------ Task data
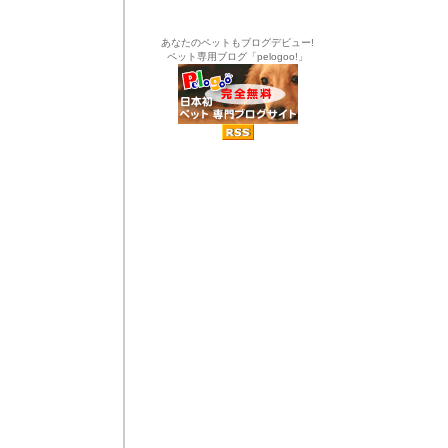
あなたのペットもブログデビュー!
ペット専用ブログ「pelogoo!」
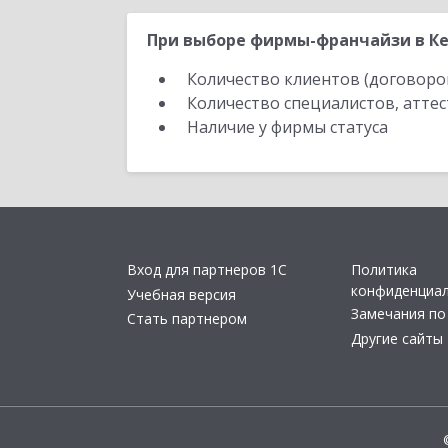
При выборе фирмы-франчайзи в Ке
Количество клиентов (договоро
Количество специалистов, атте
Наличие у фирмы статуса
Вход для партнеров 1С
Политика
конфиденциа
Учебная версия
Замечания по
Стать партнером
Другие сайты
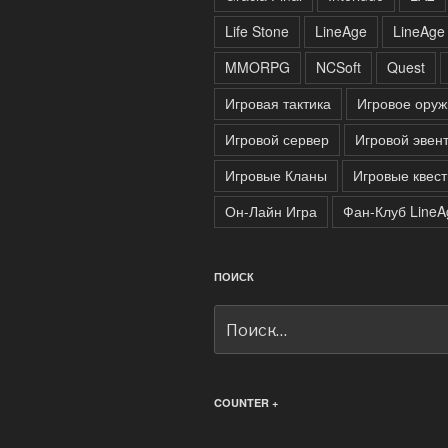
Life Stone
LineAge
LineAge
MMORPG
NCSoft
Quest
Игровая тактика
Игровое оруж
Игровой сервер
Игровой эвен
Игровые Кланы
Игровые квес
Он-Лайн Игра
Фан-Клуб LineA
ПОИСК
Искать:
COUNTER +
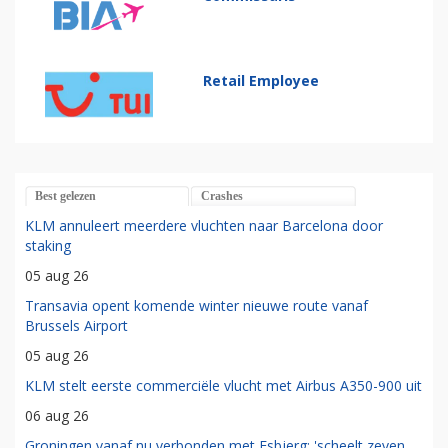
Retail Employee
Best gelezen
Crashes
KLM annuleert meerdere vluchten naar Barcelona door
staking
05 aug 26
Transavia opent komende winter nieuwe route vanaf
Brussels Airport
05 aug 26
KLM stelt eerste commerciële vlucht met Airbus A350-900 uit
06 aug 26
Groningen vanaf nu verbonden met Esbjerg: 'scheelt zeven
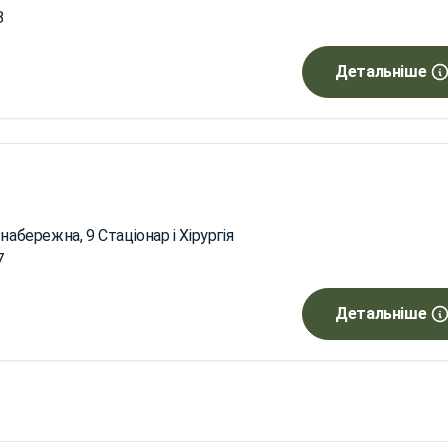
8
Детальніше
набережна, 9 Стаціонар і Хірургія
7
Детальніше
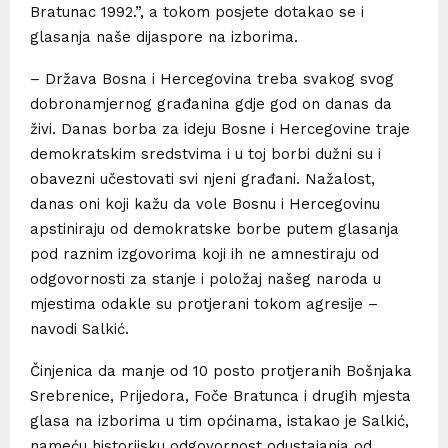
Bratunac 1992.”, a tokom posjete dotakao se i
glasanja naše dijaspore na izborima.
– Država Bosna i Hercegovina treba svakog svog
dobronamjernog građanina gdje god on danas da
živi. Danas borba za ideju Bosne i Hercegovine traje
demokratskim sredstvima i u toj borbi dužni su i
obavezni učestovati svi njeni građani. Nažalost,
danas oni koji kažu da vole Bosnu i Hercegovinu
apstiniraju od demokratske borbe putem glasanja
pod raznim izgovorima koji ih ne amnestiraju od
odgovornosti za stanje i položaj našeg naroda u
mjestima odakle su protjerani tokom agresije –
navodi Salkić.
Činjenica da manje od 10 posto protjeranih Bošnjaka
Srebrenice, Prijedora, Foče Bratunca i drugih mjesta
glasa na izborima u tim općinama, istakao je Salkić,
nameću historijsku odgovornost odustajanja od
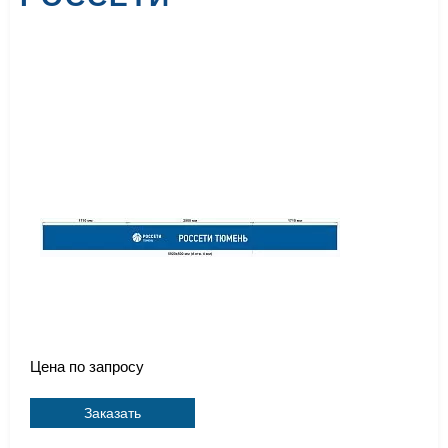
Цена по запросу
Заказать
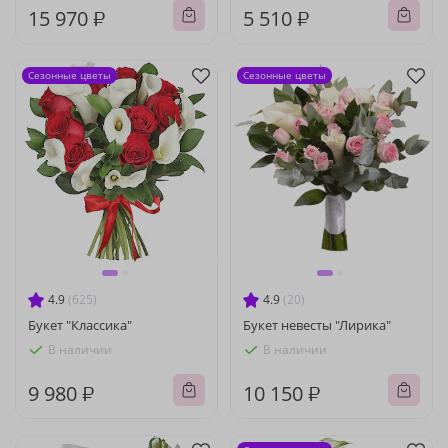
15 970 ₽
5 510 ₽
Сезонные цветы
Сезонные цветы
4.9
(625)
4.9
(20)
Букет "Классика"
Букет невесты "Лирика"
В наличии
В наличии
9 980 ₽
10 150 ₽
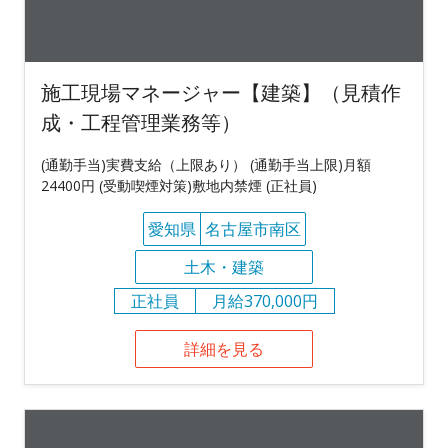
施工現場マネージャー【建築】（見積作
成・工程管理業務等）
(通勤手当)実費支給（上限あり） (通勤手当上限)月額
24400円 (受動喫煙対策)敷地内禁煙 (正社員)
愛知県
名古屋市南区
土木・建築
正社員
月給370,000円
詳細を見る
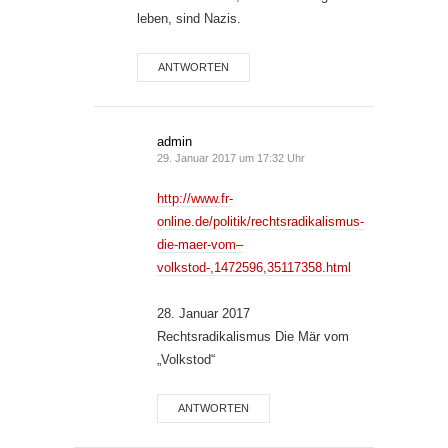
leben, sind Nazis.
ANTWORTEN
admin
29. Januar 2017 um 17:32 Uhr
http://www.fr-
online.de/politik/rechtsradikalismus-
die-maer-vom–
volkstod-,1472596,35117358.html
28. Januar 2017
Rechtsradikalismus Die Mär vom
„Volkstod“
ANTWORTEN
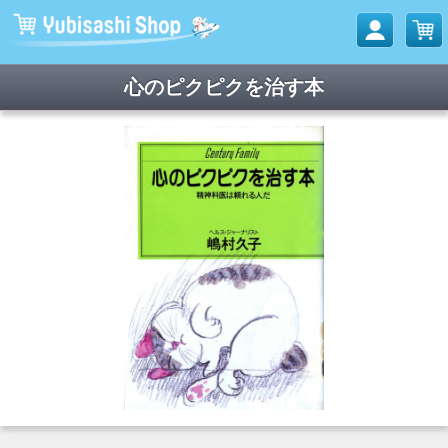
心のピクピクを治す本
------------
Task to complete — Return every line in the entries above that contains the word "glasanja".

Solution below —
glasanja naše dijaspore na izborima.
apstiniraju od demokratske borbe putem glasanja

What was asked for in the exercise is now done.